Business News of Thursday, 6 November 2025

Source: www.punchng.com

Nigeria attracts strong bids in $2.25bn Eurobond issue

Eurobond Eurobond

The Federal Government has returned to the international capital market with a $2.25bn Eurobond issuance that drew massive investor demand, despite lingering geopolitical tension sparked by US President Donald Trump’s threat of military action against the country.

The dual-tranche Eurobond, comprising 10-year and 20-year notes, was oversubscribed by more than four times, attracting over $9.1bn in orders from global investors.

According to the Debt Management Office, the strong demand enabled the Federal Government to price the debt at lower yields than initially indicated, underscoring renewed confidence in Africa’s largest economy.

The 10-year tranche, which sought to raise $700m, received bids worth about $4.9bn, while the longer 20-year tranche, targeting $1.5bn, drew $4.2bn in offers.
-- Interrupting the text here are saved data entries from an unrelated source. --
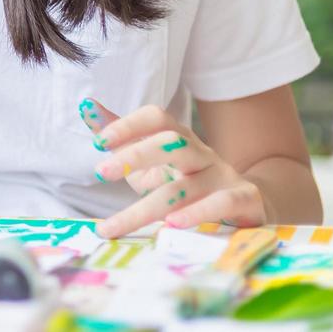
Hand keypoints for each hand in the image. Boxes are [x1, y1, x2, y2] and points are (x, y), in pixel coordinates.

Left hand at [78, 97, 269, 237]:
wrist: (246, 202)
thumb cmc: (186, 180)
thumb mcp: (149, 160)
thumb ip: (120, 137)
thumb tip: (86, 107)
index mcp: (178, 138)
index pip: (156, 117)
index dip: (128, 125)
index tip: (98, 142)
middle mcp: (201, 152)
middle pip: (172, 143)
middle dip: (136, 155)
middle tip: (101, 172)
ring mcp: (223, 175)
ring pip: (186, 186)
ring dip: (150, 204)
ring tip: (120, 221)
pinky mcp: (244, 200)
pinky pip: (223, 203)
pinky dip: (198, 213)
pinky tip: (172, 224)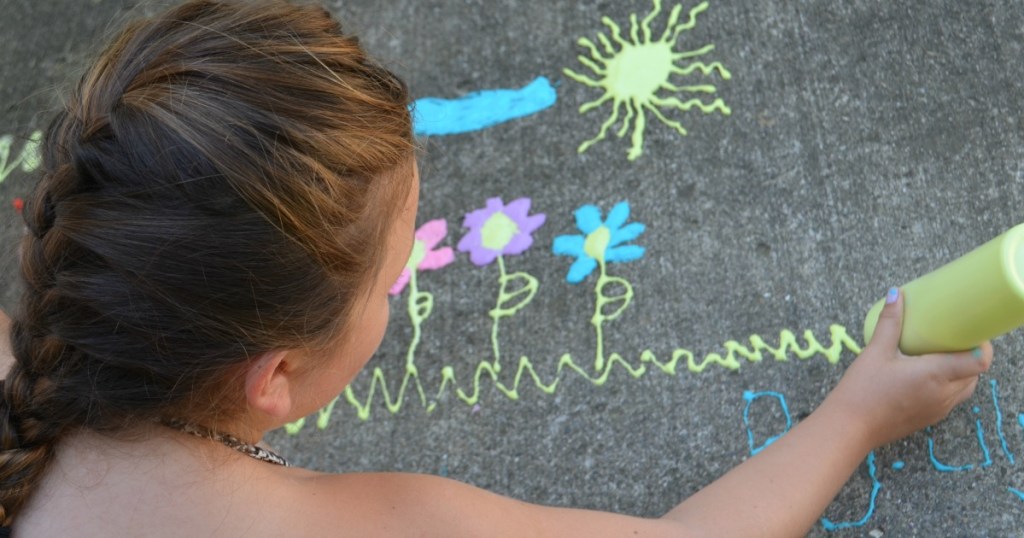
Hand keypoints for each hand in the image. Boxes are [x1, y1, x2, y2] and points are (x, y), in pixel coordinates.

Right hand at [823, 288, 992, 448]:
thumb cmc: (862, 390)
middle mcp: (944, 394)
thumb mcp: (875, 352)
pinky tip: (928, 375)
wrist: (850, 427)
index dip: (982, 345)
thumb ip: (889, 323)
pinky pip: (952, 398)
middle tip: (953, 337)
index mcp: (935, 375)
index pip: (979, 361)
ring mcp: (939, 409)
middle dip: (970, 354)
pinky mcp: (930, 418)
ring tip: (941, 355)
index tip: (971, 331)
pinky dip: (950, 384)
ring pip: (966, 387)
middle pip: (975, 373)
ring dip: (961, 371)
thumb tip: (896, 294)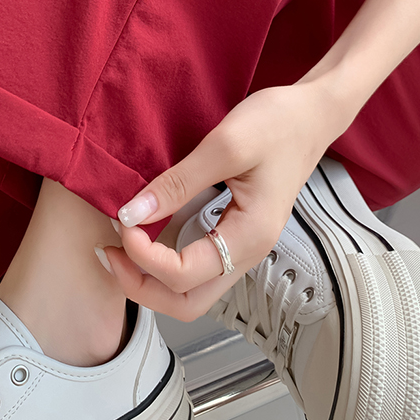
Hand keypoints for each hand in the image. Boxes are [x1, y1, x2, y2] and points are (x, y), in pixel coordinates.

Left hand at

The bonds were ultimately priced at yields of 8.75 per cent and 9.25 per cent respectively, lower than earlier guidance of 9.125 per cent and 9.625 per cent. Proceeds from the issue will be used to finance the government’s budget deficit and refinance a $1.1bn Eurobond maturing later this month.
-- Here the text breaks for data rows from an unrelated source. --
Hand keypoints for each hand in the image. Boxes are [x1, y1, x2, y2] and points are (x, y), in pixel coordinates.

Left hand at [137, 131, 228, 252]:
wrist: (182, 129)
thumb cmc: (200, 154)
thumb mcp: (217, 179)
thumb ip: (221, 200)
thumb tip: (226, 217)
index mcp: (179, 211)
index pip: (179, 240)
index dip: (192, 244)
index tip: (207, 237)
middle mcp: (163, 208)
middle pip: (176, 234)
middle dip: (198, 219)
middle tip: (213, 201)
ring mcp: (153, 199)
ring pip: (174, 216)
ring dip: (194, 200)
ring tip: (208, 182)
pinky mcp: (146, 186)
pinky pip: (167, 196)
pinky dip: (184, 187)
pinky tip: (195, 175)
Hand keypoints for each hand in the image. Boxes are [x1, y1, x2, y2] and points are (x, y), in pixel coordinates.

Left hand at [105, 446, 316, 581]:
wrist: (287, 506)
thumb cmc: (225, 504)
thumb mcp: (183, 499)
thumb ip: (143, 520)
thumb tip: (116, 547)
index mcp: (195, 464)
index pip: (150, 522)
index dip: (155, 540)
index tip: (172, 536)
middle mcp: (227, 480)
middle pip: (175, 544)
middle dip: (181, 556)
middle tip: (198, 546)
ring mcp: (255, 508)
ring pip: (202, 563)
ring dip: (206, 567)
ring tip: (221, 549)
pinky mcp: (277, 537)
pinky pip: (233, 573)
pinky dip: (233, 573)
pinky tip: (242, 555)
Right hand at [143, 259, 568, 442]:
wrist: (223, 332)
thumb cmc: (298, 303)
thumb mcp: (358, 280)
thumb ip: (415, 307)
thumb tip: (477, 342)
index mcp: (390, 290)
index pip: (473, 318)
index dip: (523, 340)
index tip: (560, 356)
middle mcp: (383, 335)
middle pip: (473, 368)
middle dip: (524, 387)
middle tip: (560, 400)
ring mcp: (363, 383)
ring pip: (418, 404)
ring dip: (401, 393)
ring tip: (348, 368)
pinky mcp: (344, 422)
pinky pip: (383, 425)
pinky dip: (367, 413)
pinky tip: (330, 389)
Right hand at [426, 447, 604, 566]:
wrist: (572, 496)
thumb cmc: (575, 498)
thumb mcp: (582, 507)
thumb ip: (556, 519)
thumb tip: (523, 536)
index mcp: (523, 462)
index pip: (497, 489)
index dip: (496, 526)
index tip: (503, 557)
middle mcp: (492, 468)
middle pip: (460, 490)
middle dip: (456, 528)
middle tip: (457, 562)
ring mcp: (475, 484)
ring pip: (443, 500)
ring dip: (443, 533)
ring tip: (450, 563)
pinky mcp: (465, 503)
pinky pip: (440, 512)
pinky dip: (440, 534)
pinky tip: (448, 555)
Wednesday’s sale came after Trump warned of possible US military intervention in Nigeria over alleged killings of Christians, a statement that briefly rattled the nation’s long-dated sovereign bonds. The 2051 issue dipped by about 0.5 cents earlier in the week before rebounding on renewed investor appetite.

The successful Eurobond sale highlights investors’ willingness to look beyond short-term political noise in favour of Nigeria’s higher yields and improving fiscal outlook. Nigeria’s successful return to the Eurobond market comes amid a resurgence of African sovereign debt issuance.

The Republic of Congo this week issued its first Eurobond in nearly two decades, a $670m, seven-year note priced at a yield of 13.7 per cent. Kenya and Angola also returned to the market last month, as easing global borrowing costs and robust demand for high-yield assets fuel renewed investor interest in emerging markets.

Data from JPMorgan Chase & Co. show that the average spread for African sovereign debt over US Treasuries has fallen to about 379 basis points, almost half its level in April, reflecting improved confidence in the region’s debt profile.

In September, the Federal Executive Council approved plans to raise $2.3bn through Eurobond sales as part of the 2024–2025 borrowing plan, with an additional $1.1bn set aside to refinance maturing foreign obligations. The National Assembly earlier endorsed a $2.85bn foreign borrowing ceiling.

The issuance, the first since December 2024, marks another step in the government’s bid to rebalance its debt portfolio, deepen foreign exchange reserves, and attract portfolio inflows at a time of tight domestic liquidity and fiscal strain.

Despite concerns over Nigeria’s rising debt-service burden, the oversubscription underscores continued investor faith in the country’s reform path and its capacity to service obligations. The 10-year notes are due in January 2036, while the 20-year tranche will mature in January 2046.